Bland and Better Than Bland
[In the following excerpt, O'Brien argues that Valmont is more sensitive to the underlying humanity of its characters than Stephen Frears' Dangerous Liaisons.]
First things first: Valmont is not a remake of Dangerous Liaisons. Generally, it tells the same story; tonally, it is a completely different, sometimes better, sometimes weaker film. Its source is not the Broadway play, but the original novel; on the other hand, the film's credits declare it is “loosely based” on Laclos's text. Its new flavor reflects the humanistic vision of the director, Milos Forman (twice a big winner at the Oscars with One Flew Over the Cuckoo's Nest and Amadeus), who continues to persist in his faith that nothing human can be wholly vile.
Valmont takes Forman back to the age of Amadeus, pre-French revolutionary Europe; Mozart, conducted again by Neville Marriner, echoes gracefully in its Parisian salons. As in Liaisons, there are chateaux aplenty and a costume feast for the eyes.

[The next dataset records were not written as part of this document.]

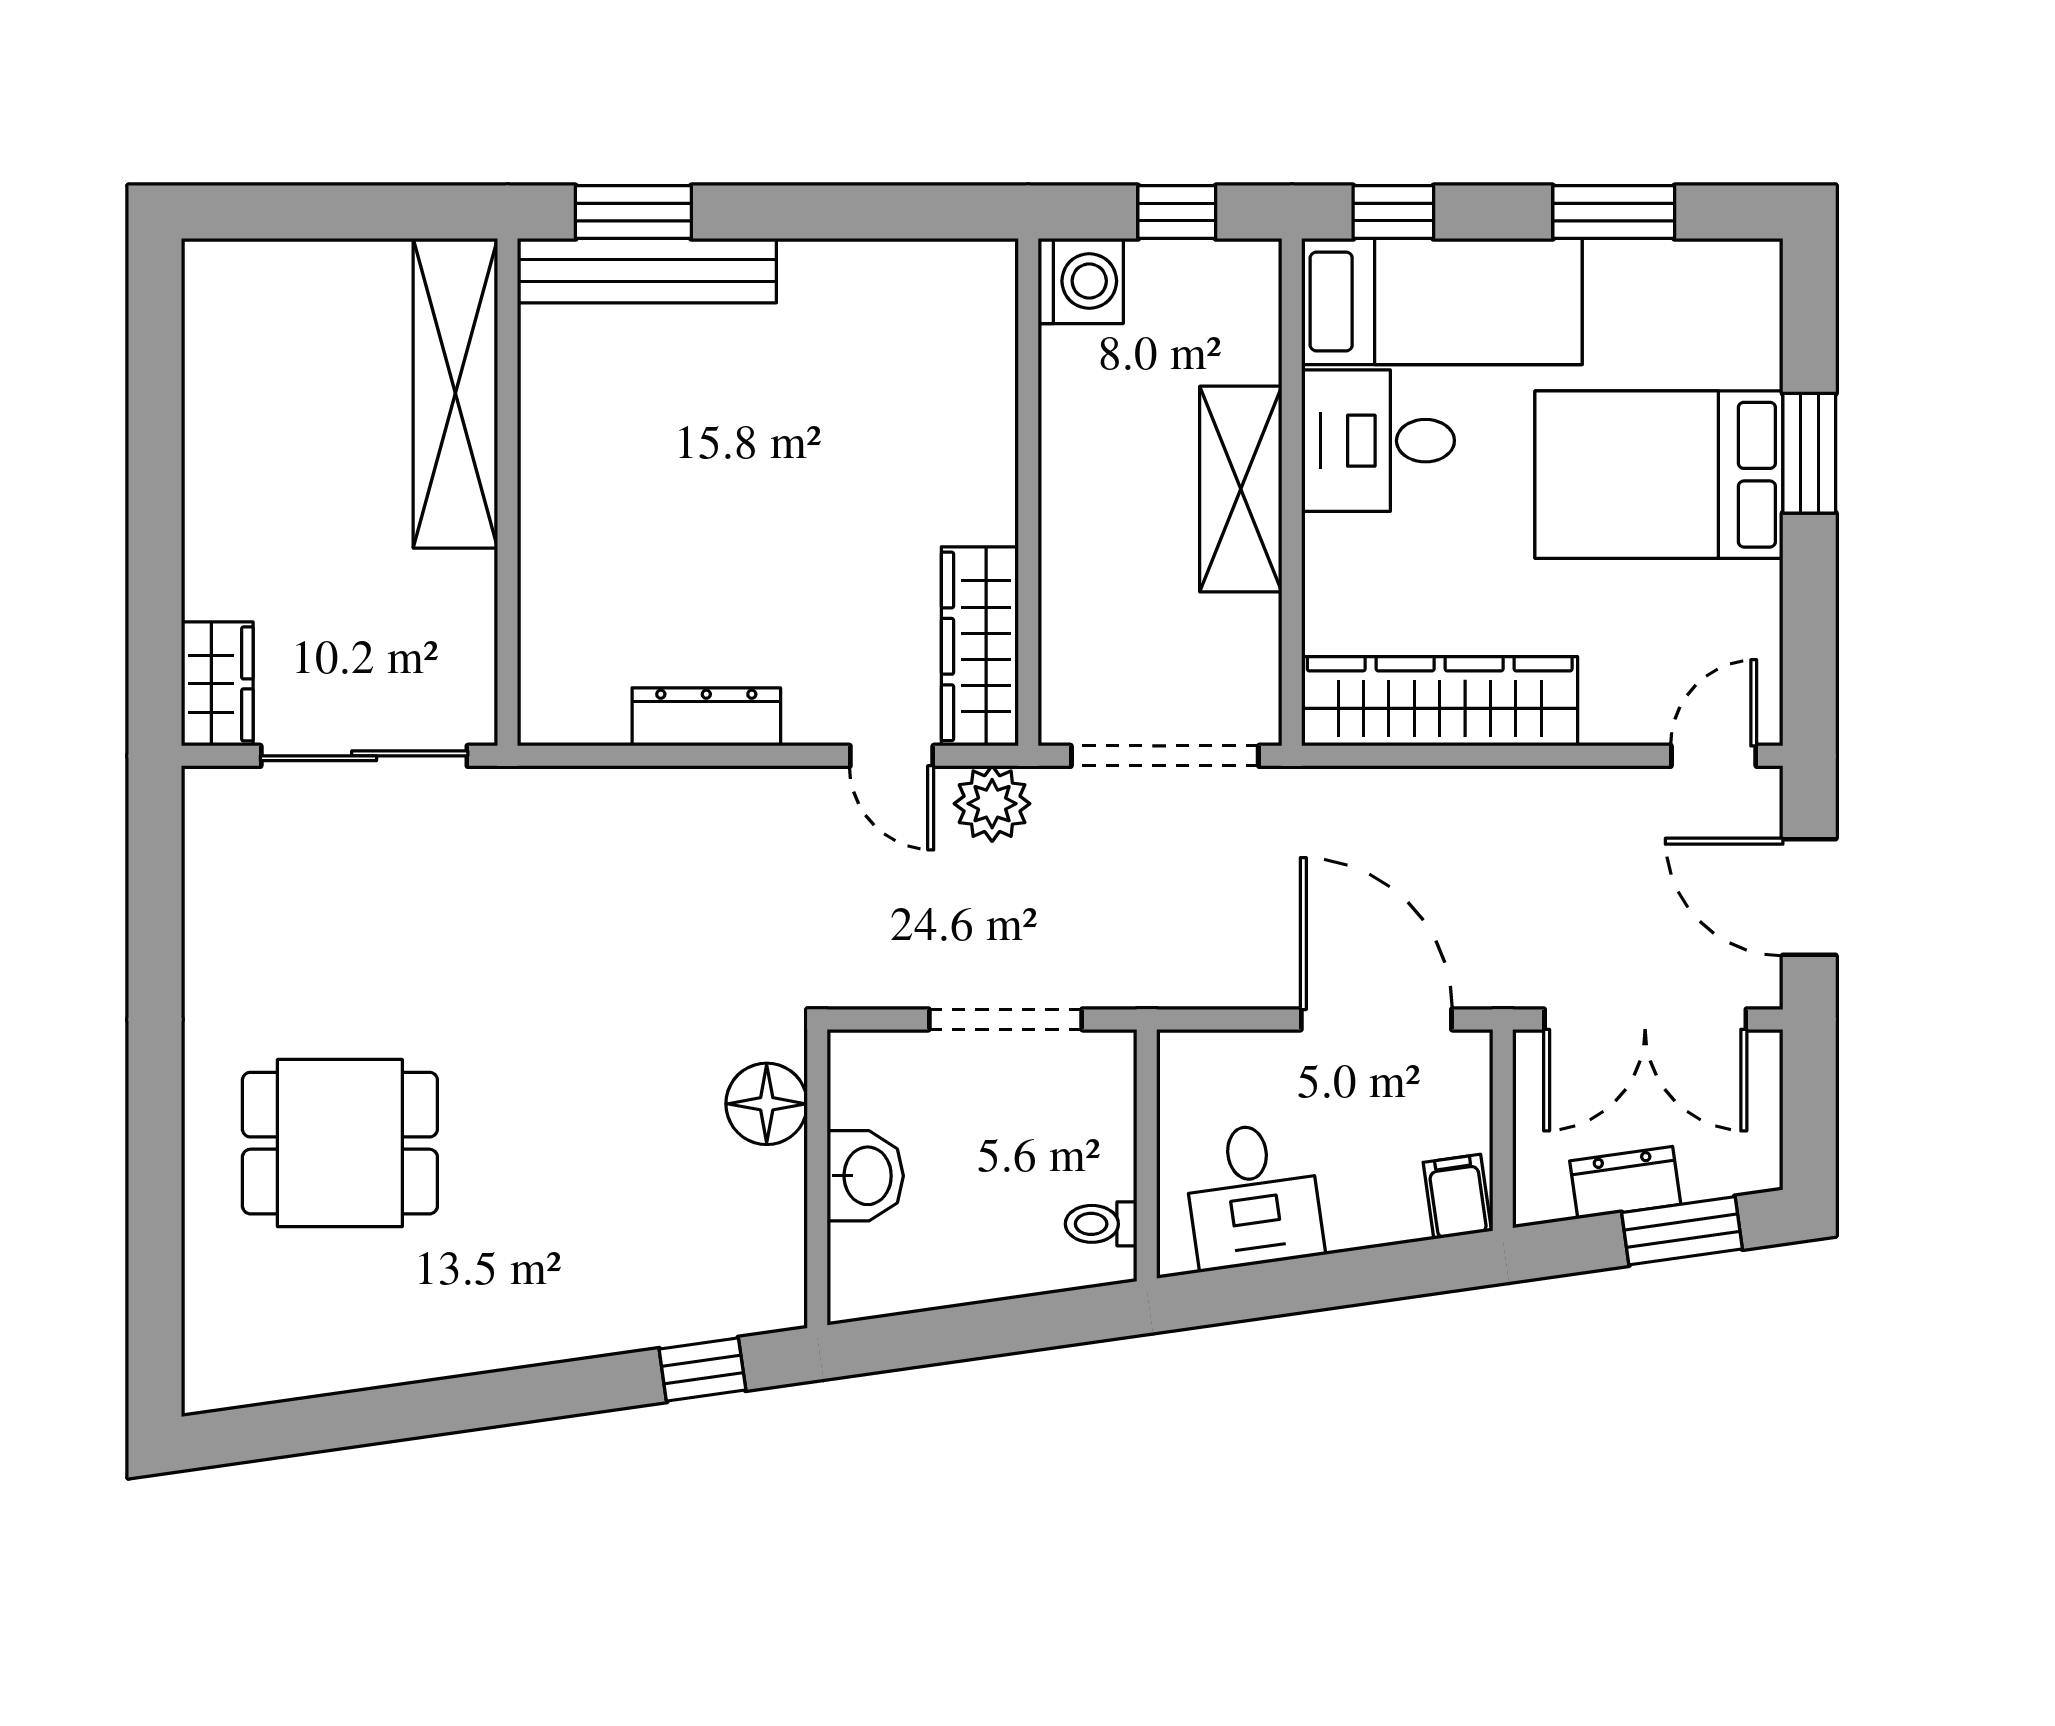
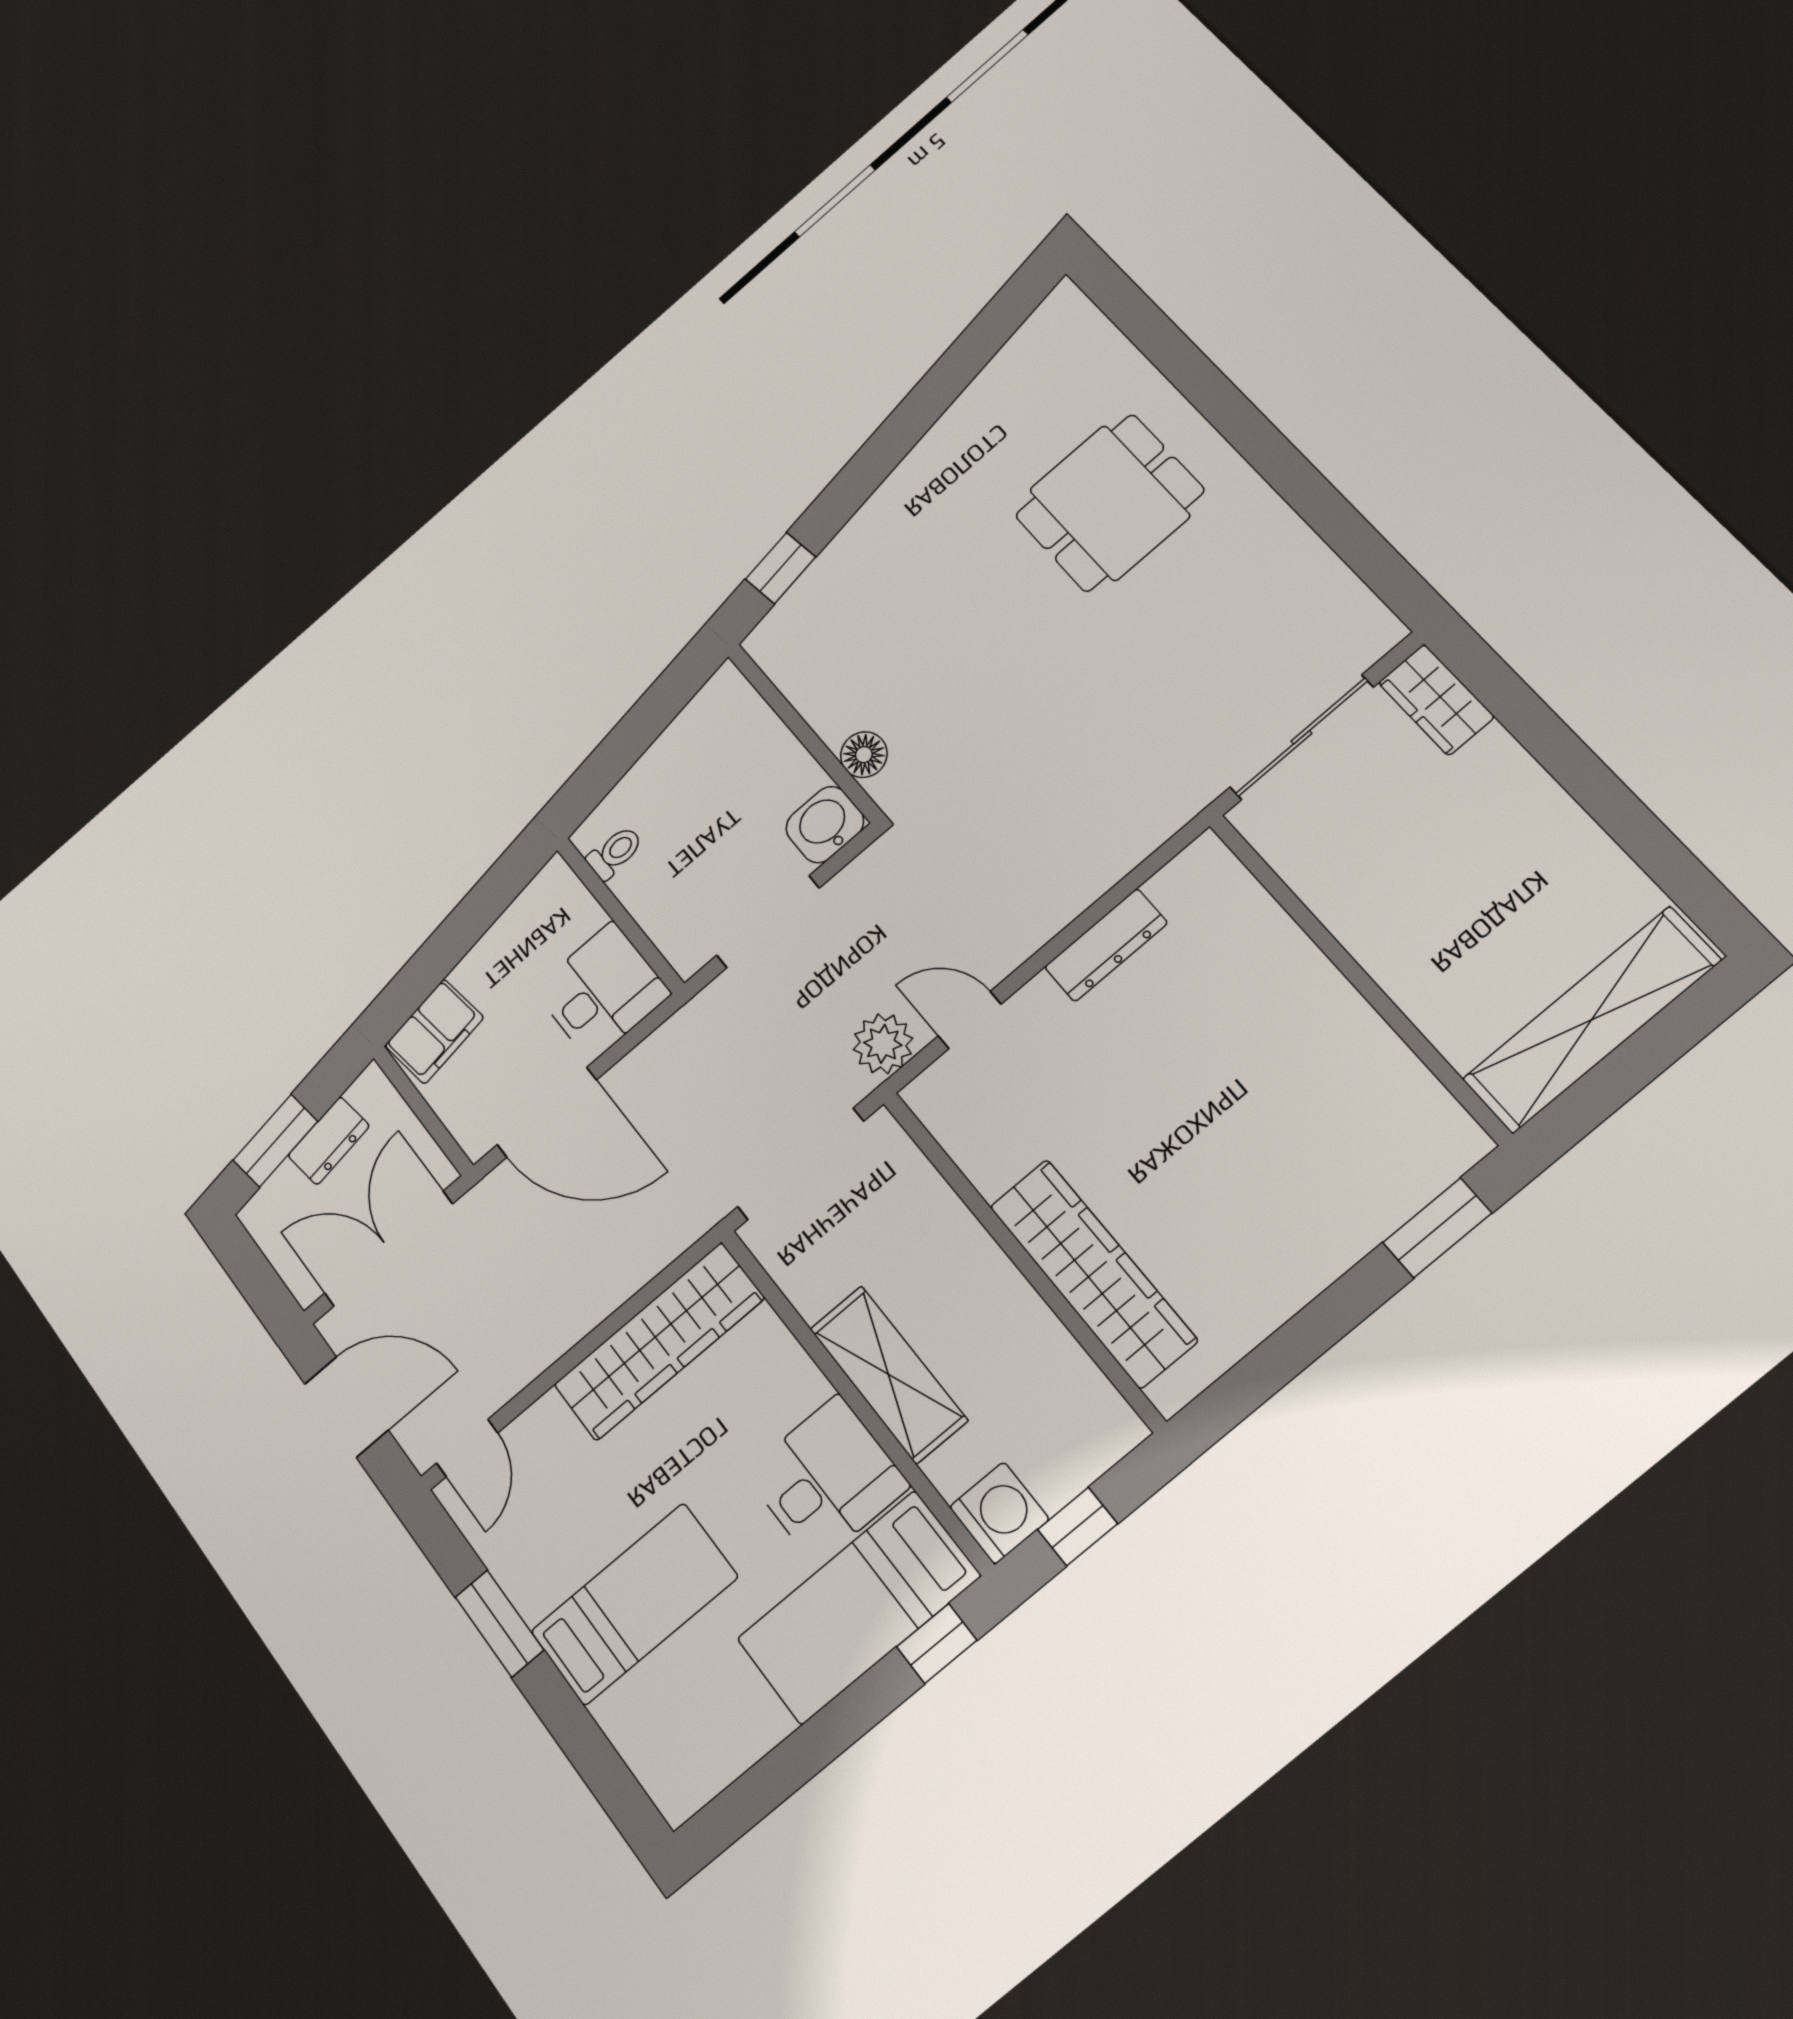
window: (1614, 212) -> (795, 1761), removed
bench: (647, 271) -> (1394, 1196), removed
washing machine: (1081, 281) -> (999, 1513), moved, turned 180
shelving: (455, 393) -> (1591, 1020), moved, turned 90
window: (1809, 453) -> (499, 1624), moved
bed: (1659, 475) -> (634, 1604), width x0.67
wardrobe: (980, 646) -> (1093, 1273), moved, width x1.40, depth x1.17
floor lamp: (767, 1104) -> (864, 755), width x0.73, depth x0.73
washbasin: (865, 1176) -> (825, 825), moved, turned 90
desk: (1253, 1195) -> (602, 992), moved, turned 98
filing cabinet: (1457, 1197) -> (434, 1032), width x2.00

But Forman gets beneath the pretty surface by drawing in urban lowlife; he never sees through one prism only; one scene of a food-buying spree in an open-air market is an astonishingly fresh, vibrant vision of old-world customs. The film ends in a wedding attended by the king, with Forman hinting, for those who know history, at the fate of the beautiful people of this brittle ancien régime.
The major force in the film, as in Liaisons, is not the title character, an aristocratic rake, but his ally in seductions, the manipulative Marquise de Meurteuil, here a remarkable discovery. Forman loves to cast less well-known actors in major parts exactly for the freshness of their impact on the audience; for the Marquise, he relies on England's Annette Benning, who serves the purpose perfectly. Benning brings to the role different skills and glamour than Glenn Close did in Liaisons. Benning is a lithe, visual stunner; her gowns have the right light grace of the 1780s; in one elegant, authentic chinoiserie bathrobe she's at her glamorous best and moral worst. Benning doesn't rage as colorfully as Close, but is better at wit and mischief. In the early scenes, she is also shown enduring betrayal in love; her revenge plans against the world are given full motive. In line with Forman's attempt to humanize monsters (cf. Salieri), his monsters are always first shown to be human.
Forman also uses minor actors wonderfully. Jeffrey Jones, using the same gift for personifying the stiff pomp of his emperor in Amadeus, is fine as the lover who betrays Benning; the elderly Fabia Drake (sometimes on Miss Marple) plays Valmont's elderly aunt and gives a lesson in crafty professionalism. At first almost senile, she comes on as a strong, shrewd observer, with a gem-like final gesture that seals Forman's claim that something good can even come of evil. Surprisingly, Valmont is a better, deeper version of “immediate family.” Forman won't bow to the god Irony.
Still, this is no masterpiece. Meg Tilly competently plays the innocent young married woman seduced by Valmont, but lacks the radiance of Michelle Pfeiffer in Liaisons. England's Colin Firth plays Valmont well, but the part is vaguely written. Forman tries to make Firth the movie's center, but forgets to give the character enough of one himself. From the beginning of Valmont, he is a rake searching for something better; in Liaisons, he only discovers values very late. As awkward as that was, the alternative isn't better: watching a character wrestle with equivocations is often tedious. Here you want to scream, “fish or cut bait.” The trick, which Forman misses, was to get Valmont to express conflict but without seeming like a paralyzed, Hamlet-like pre-Romantic.
Critics will constantly compare this film with Liaisons. Beware of any who overrate its faults, which are real, without an honest discussion of the ideological differences between the two movies. Ideology plays a heavy role in criticism, which expresses judgments but also often masks them. Forman will probably come in for some rough treatment because he has humanized, at times even sentimentalized, Laclos's novel. But this is only another way of saying his critics buy the cynical, ultra-ironic ideology which is the intellectual black hole of our age and which brightened the luster of Liaisons. Forman, having survived the mid-twentieth century in Eastern Europe, doesn't know the luxury of not giving a damn. One can only respect his blithe earnestness about caring.